# Destin Offshore 22 May 2011



## Aquahollic (Sep 24, 2009)

I fished today with 3 other people on the boat. A friend that has been offshore a hand full of times, another friend that has been out once, and his 15 year old son who has never been out. We left Destin and ran south-ish towards the Squiggles. I found a school of Bonita and put the boy on one so if we got skunked the rest of the day it wouldn't matter. After he brought it in we went back to running out. We found a 2X4 sized log floating in 160 ft and put out 2 baits just to see if something was home. First pass, the Pink stretch 30 gets smacked and the 300lb mono leader is cut in two. Second pass we see a school of Peanut Dolphin under the board so we pitched baits at them for a few minutes and put 3 in the box. We continue to run south-ish and put the full spread out in ~380-400 feet. We trolled for about 45 minutes when we came across a broken weed line. My buddy starts yelling that there is a Swordfish in the spread. I told him it isn't a sword and he's probably seeing things.

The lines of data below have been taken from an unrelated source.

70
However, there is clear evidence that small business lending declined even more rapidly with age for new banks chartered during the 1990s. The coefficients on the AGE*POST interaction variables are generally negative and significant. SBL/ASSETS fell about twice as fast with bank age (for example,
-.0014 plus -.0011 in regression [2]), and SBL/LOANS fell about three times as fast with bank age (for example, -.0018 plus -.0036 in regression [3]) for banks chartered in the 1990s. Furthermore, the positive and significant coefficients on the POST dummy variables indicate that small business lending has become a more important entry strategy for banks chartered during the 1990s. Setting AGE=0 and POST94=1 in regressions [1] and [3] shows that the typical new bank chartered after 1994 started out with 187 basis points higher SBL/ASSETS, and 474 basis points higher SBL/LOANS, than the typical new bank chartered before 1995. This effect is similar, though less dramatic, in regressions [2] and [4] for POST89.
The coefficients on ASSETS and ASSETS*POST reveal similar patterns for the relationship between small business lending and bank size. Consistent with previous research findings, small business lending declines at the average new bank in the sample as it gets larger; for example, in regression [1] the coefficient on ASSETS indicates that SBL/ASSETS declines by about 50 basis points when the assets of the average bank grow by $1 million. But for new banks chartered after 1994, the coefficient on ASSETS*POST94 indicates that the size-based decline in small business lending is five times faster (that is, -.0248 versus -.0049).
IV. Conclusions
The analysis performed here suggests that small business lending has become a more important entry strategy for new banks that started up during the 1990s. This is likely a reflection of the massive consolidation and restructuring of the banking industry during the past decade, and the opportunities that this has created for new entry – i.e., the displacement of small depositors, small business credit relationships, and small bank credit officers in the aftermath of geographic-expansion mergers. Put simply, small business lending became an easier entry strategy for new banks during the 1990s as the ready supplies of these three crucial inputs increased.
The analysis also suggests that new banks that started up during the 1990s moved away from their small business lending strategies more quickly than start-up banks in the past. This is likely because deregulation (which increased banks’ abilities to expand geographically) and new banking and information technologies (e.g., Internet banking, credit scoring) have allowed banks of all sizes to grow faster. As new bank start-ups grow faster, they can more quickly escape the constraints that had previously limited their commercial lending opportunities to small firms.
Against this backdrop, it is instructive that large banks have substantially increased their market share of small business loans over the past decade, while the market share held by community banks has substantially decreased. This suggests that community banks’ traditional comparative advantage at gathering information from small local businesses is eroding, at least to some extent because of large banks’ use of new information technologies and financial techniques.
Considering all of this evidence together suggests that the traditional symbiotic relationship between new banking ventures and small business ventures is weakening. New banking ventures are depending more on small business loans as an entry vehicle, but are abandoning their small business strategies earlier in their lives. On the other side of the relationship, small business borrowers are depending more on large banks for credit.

No sooner do I get done saying that when the man in the blue suit decided to eat my smallest bait on my smallest rod with the smallest reel filled with 30lb mono and a 4 foot piece of # 6 single strand wire. I grab the rod and watch the Penn 330 get dumped as I ran to the bow and someone else took the helm. Long story short, I got him to the boat twice but no one else knew how to leader him in so I had to try to get him by myself. After an hour and 45 minutes, twice to the boat and twice being being dumped he broke the line.
Oh well, I'm going to count it as a catch although I never physically touched him. I would have been great to have had some experienced people on todays trip. How do you estimate weight on a marlin? I have an 8ft beam and he was significantly larger than that. He was about 10ft long. I didn't take the plunge in the water for the simple fact that I thought I might drown from shear exhaustion. It was fun but I'm sore now.


----------



## Head Kned (Mar 21, 2011)

Holy cow, that right there is why I always over tackle. Sounds like you handled him pretty good, just needed another hand.


----------



## Mattatoar (Apr 30, 2008)

Sounds like it was pretty darn awesome! Yes, most of us have been there; wishing somebody else on the boat had some experience when "it" happens or "it" swims by... giving you the fin.


----------



## neuby (May 8, 2009)

Does your penn 330 still have level wind on it? I am afraid to troll anything with a level wind for fish larger than spanish mackeral- pretty impressive you got that fish to the boat...


----------



## Aquahollic (Sep 24, 2009)

neuby said:


> Does your penn 330 still have level wind on it?


yes. I think the real is shot now thought. We had to pour water on it twice and it was still extremely hot to the touch 15 minutes after the fight. I think I'll take it to Half Hitch in Destin and have it checked out and serviced.

I guess I should have specified a little better. He was on his way back to the boat when he broke off. I think I lost maybe 20-30' of line. Its not like that really matters though. I have to get it re-spooled anyway. At least he doesn't have a lot of line hanging off of him.


----------



## cobe killer (Apr 13, 2008)

awsome report!! that had to be a rush.


----------



## Biller48 (Oct 1, 2008)

"A" for effort brother, i usually have the wife and kids with me when i hang somthing that i wish i had buddies to help me out with, i know the feeling. Still had to be awesome sight and fight. Good job dancing the boat to gain on him. I am headed to south Florida for the Memorial Weekend, we will have to plan some trips in tandem when I return. Good luck and tightlines.:notworthy:


----------



## how2fish (Jan 21, 2008)

Outstanding !! :notworthy:


----------



## fishsticker (Jan 11, 2009)

a blue marlin on a 330 penn is like using a tothpick to kill a grizzly bear. hell of a job and some luck to have that much fun with him. congrats on an awesome experience


----------



## Aquahollic (Sep 24, 2009)

Thanks everyone. 

Biller, hit me up when you get back and good luck.


----------